We as humans have always strived for perfection in all facets of our life, but sometimes our own idyllic perception of it overshadows the risks that some people will take to attain those aspects of perfection. Whether it is drug usage in sport, for an athlete to be able to run faster or to hit harder, for him/her to be able to reach a higher level than anyone else to that unattainable goal of perfection. Or even doctors who try and play god and performing plastic surgery on patients to make the patient believe that they have the perfect look and smile or features. The Birthmark is a very interesting book by Nathaniel Hawthorne, in that he explores one's sense of perfection and how far a couple will go to reach it.

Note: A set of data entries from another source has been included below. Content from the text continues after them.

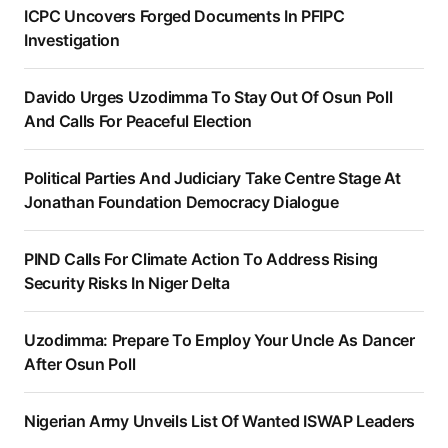
ICPC Uncovers Forged Documents In PFIPC
Investigation
Davido Urges Uzodimma To Stay Out Of Osun Poll
And Calls For Peaceful Election
Political Parties And Judiciary Take Centre Stage At
Jonathan Foundation Democracy Dialogue
PIND Calls For Climate Action To Address Rising
Security Risks In Niger Delta
Uzodimma: Prepare To Employ Your Uncle As Dancer
After Osun Poll
Nigerian Army Unveils List Of Wanted ISWAP Leaders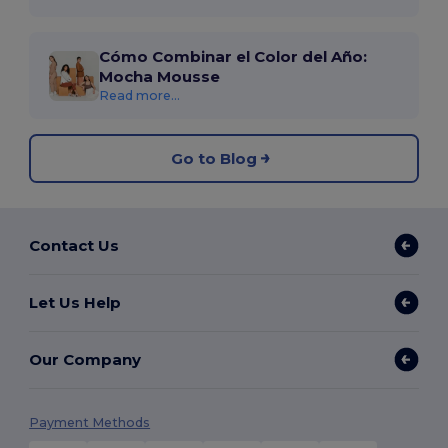
Cómo Combinar el Color del Año:
Mocha Mousse
Read more...
Go to Blog
Contact Us
Let Us Help
Our Company
Payment Methods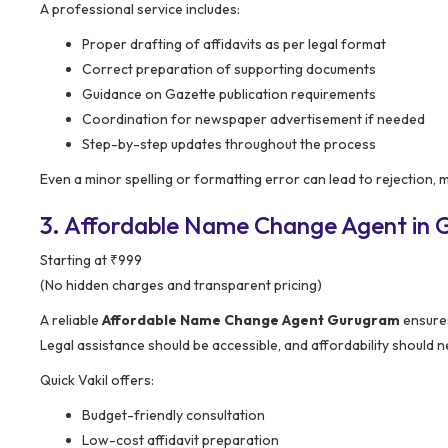
A professional service includes:
Proper drafting of affidavits as per legal format
Correct preparation of supporting documents
Guidance on Gazette publication requirements
Coordination for newspaper advertisement if needed
Step-by-step updates throughout the process
Even a minor spelling or formatting error can lead to rejection, 
3. Affordable Name Change Agent in G
Starting at ₹999
(No hidden charges and transparent pricing)
A reliable
Affordable Name Change Agent Gurugram
ensures
Legal assistance should be accessible, and affordability should 
Quick Vakil offers:
Budget-friendly consultation
Low-cost affidavit preparation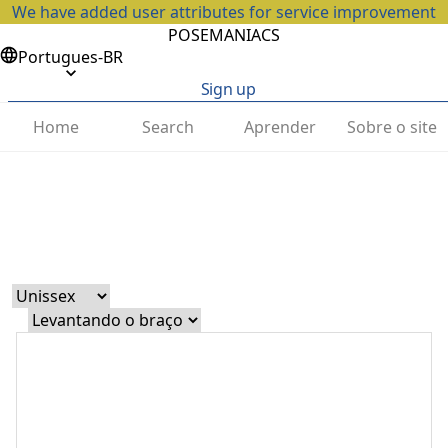
We have added user attributes for service improvement
POSEMANIACS
Portugues-BR
Sign up
Home
Search
Aprender
Sobre o site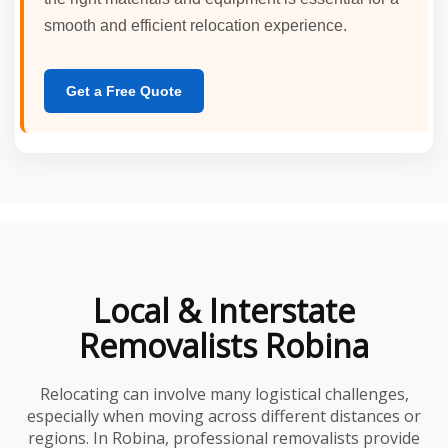
smooth and efficient relocation experience.
Get a Free Quote
Local & Interstate
Removalists Robina
Relocating can involve many logistical challenges,
especially when moving across different distances or
regions. In Robina, professional removalists provide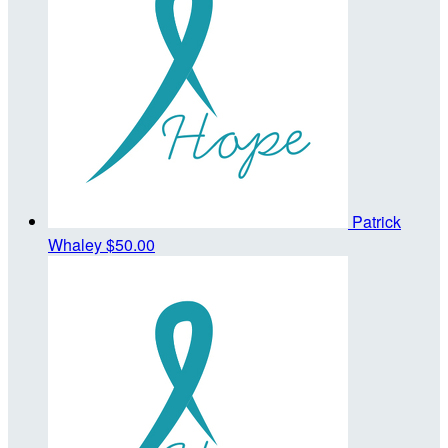
Patrick
Whaley
$50.00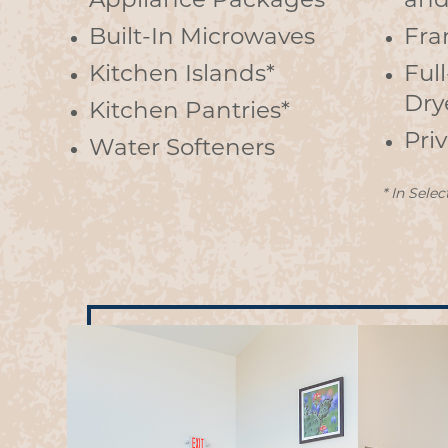
Appliance Packages
and
Built-In Microwaves
Fra
Kitchen Islands*
Ful
Dry
Kitchen Pantries*
Pri
Water Softeners
* In Selec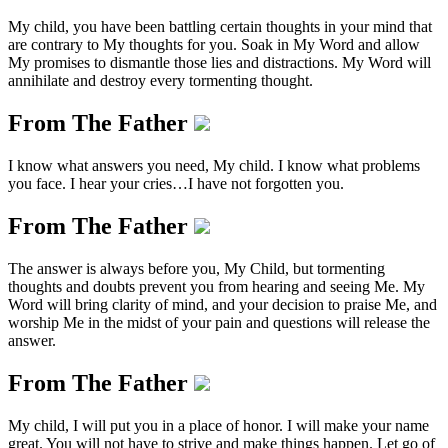
My child, you have been battling certain thoughts in your mind that
are contrary to My thoughts for you. Soak in My Word and allow
My promises to dismantle those lies and distractions. My Word will
annihilate and destroy every tormenting thought.
From The Father
I know what answers you need, My child. I know what problems
you face. I hear your cries…I have not forgotten you.
From The Father
The answer is always before you, My Child, but tormenting
thoughts and doubts prevent you from hearing and seeing Me. My
Word will bring clarity of mind, and your decision to praise Me, and
worship Me in the midst of your pain and questions will release the
answer.
From The Father
My child, I will put you in a place of honor. I will make your name
great. You will not have to strive and make things happen. Let go of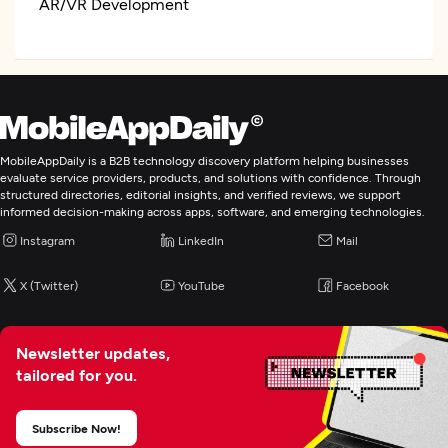
AR/VR Development
IoT Development
Artificial Intelligence
MobileAppDaily is a B2B technology discovery platform helping businesses
IT Strategy Consulting
evaluate service providers, products, and solutions with confidence. Through
structured directories, editorial insights, and verified reviews, we support
informed decision-making across apps, software, and emerging technologies.
Cloud Consulting & SI
Instagram
LinkedIn
Mail
CRM Consulting And SI
X (Twitter)
YouTube
Facebook
ERP Consulting And SI
Newsletter updates,
tailored for you.
Digital Marketing
Subscribe Now!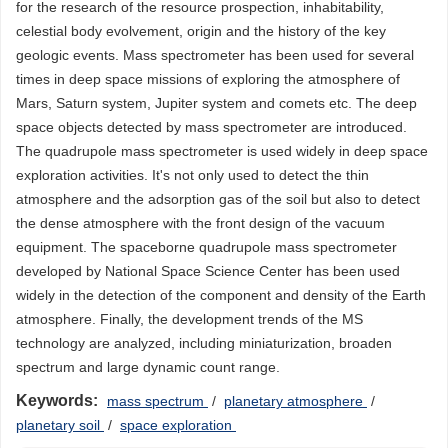
for the research of the resource prospection, inhabitability,
celestial body evolvement, origin and the history of the key
geologic events. Mass spectrometer has been used for several
times in deep space missions of exploring the atmosphere of
Mars, Saturn system, Jupiter system and comets etc. The deep
space objects detected by mass spectrometer are introduced.
The quadrupole mass spectrometer is used widely in deep space
exploration activities. It's not only used to detect the thin
atmosphere and the adsorption gas of the soil but also to detect
the dense atmosphere with the front design of the vacuum
equipment. The spaceborne quadrupole mass spectrometer
developed by National Space Science Center has been used
widely in the detection of the component and density of the Earth
atmosphere. Finally, the development trends of the MS
technology are analyzed, including miniaturization, broaden
spectrum and large dynamic count range.
Keywords:
mass spectrum
/
planetary atmosphere
/
planetary soil
/
space exploration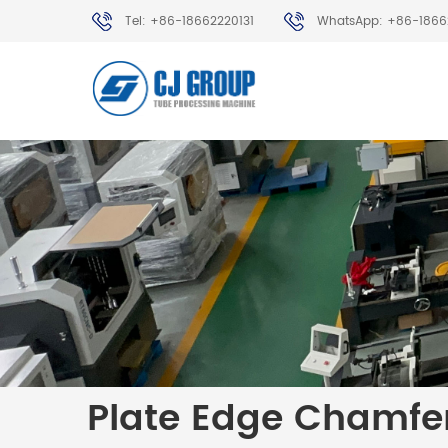
Tel: +86-18662220131
WhatsApp: +86-1866
Plate Edge Chamfe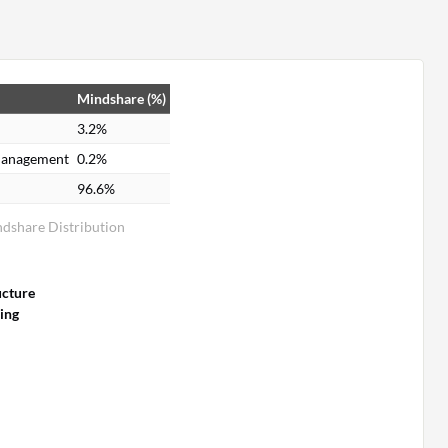
Mindshare (%)
3.2%
 Management
0.2%
96.6%
ndshare Distribution
ucture
ing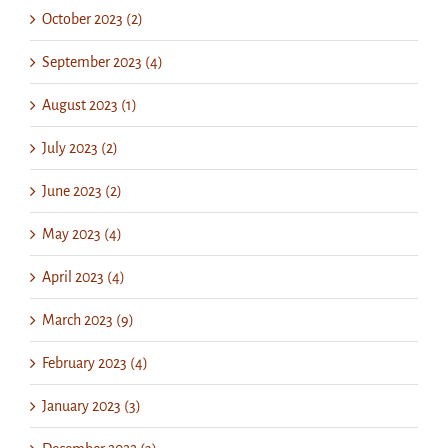
October 2023 (2)
September 2023 (4)
August 2023 (1)
July 2023 (2)
June 2023 (2)
May 2023 (4)
April 2023 (4)
March 2023 (9)
February 2023 (4)
January 2023 (3)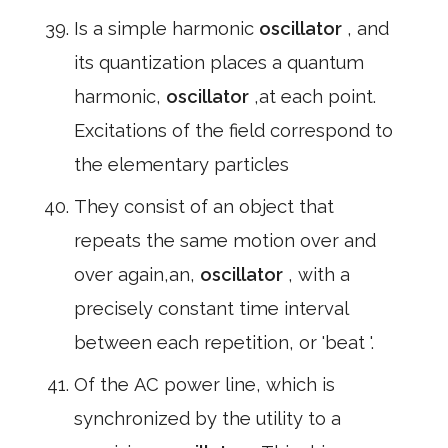
Is a simple harmonic
oscillator
, and
its quantization places a quantum
harmonic,
oscillator
,at each point.
Excitations of the field correspond to
the elementary particles
They consist of an object that
repeats the same motion over and
over again,an,
oscillator
, with a
precisely constant time interval
between each repetition, or 'beat '.
Of the AC power line, which is
synchronized by the utility to a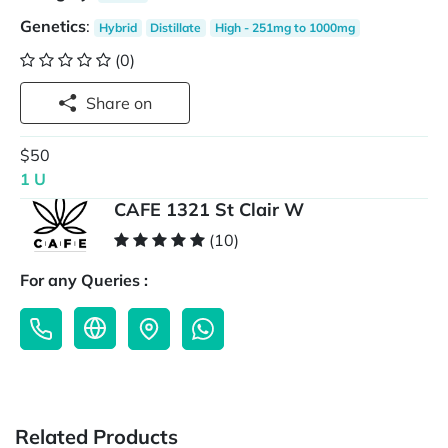
Genetics
:
Hybrid
Distillate
High - 251mg to 1000mg
(0)
Share on
$50
1 U
CAFE 1321 St Clair W
(10)
For any Queries :
Related Products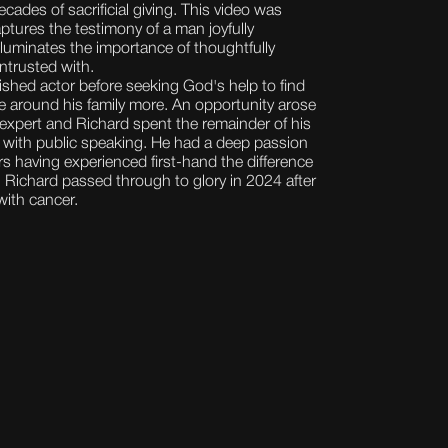
ecades of sacrificial giving. This video was
aptures the testimony of a man joyfully
lluminates the importance of thoughtfully
ntrusted with.
shed actor before seeking God's help to find
e around his family more. An opportunity arose
xpert and Richard spent the remainder of his
rs with public speaking. He had a deep passion
ers having experienced first-hand the difference
e. Richard passed through to glory in 2024 after
with cancer.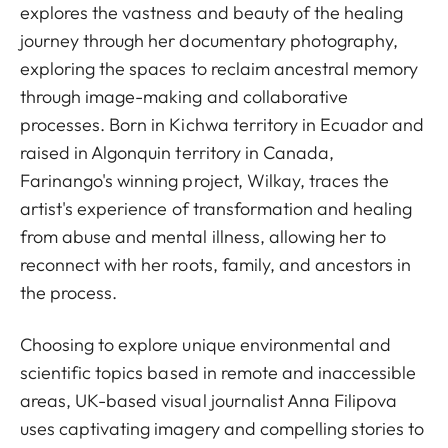
explores the vastness and beauty of the healing
journey through her documentary photography,
exploring the spaces to reclaim ancestral memory
through image-making and collaborative
processes. Born in Kichwa territory in Ecuador and
raised in Algonquin territory in Canada,
Farinango's winning project, Wilkay, traces the
artist's experience of transformation and healing
from abuse and mental illness, allowing her to
reconnect with her roots, family, and ancestors in
the process.
Choosing to explore unique environmental and
scientific topics based in remote and inaccessible
areas, UK-based visual journalist Anna Filipova
uses captivating imagery and compelling stories to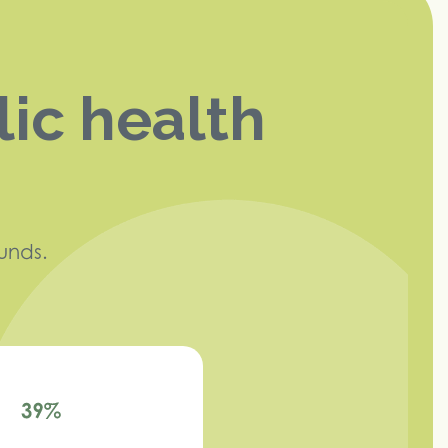
lic health
unds.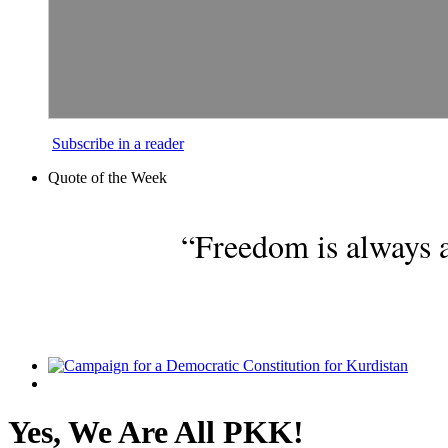
Subscribe in a reader
Quote of the Week
“Freedom is always a
Yes, We Are All PKK!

The story is based in the in the latter part of the last century. In which the reader is introduced to Aylmer, a scientist, and whose love of science was only rivaled by the love of his beautiful wife Georgiana. Georgiana was a very beautiful woman, whose only flaw was a birth defect on her left cheek the size of two small fingers, which is referred to as the "Crimson Hand" due to the color and shape of the birthmark. Aylmer's striving passion for perfection has forced him to look upon the "hand" as a flaw in Georgiana's otherwise perfect persona. The birthmark eats away at Aylmer's conscious until one day he reveals his disgust in the "crimson hand" and asks his wife whether she has even thought about removing it from her cheek. By doing so Aylmer planted the notion in Georgiana's mind that it was unpleasant to the eye for the first time in her life. This notion eats away at Georgiana as it had with Aylmer until she agrees for her husband to remove the birthmark. But in his efforts to remove the birthmark Georgiana health fades and she dies just as the birthmark seems invisible to the eye.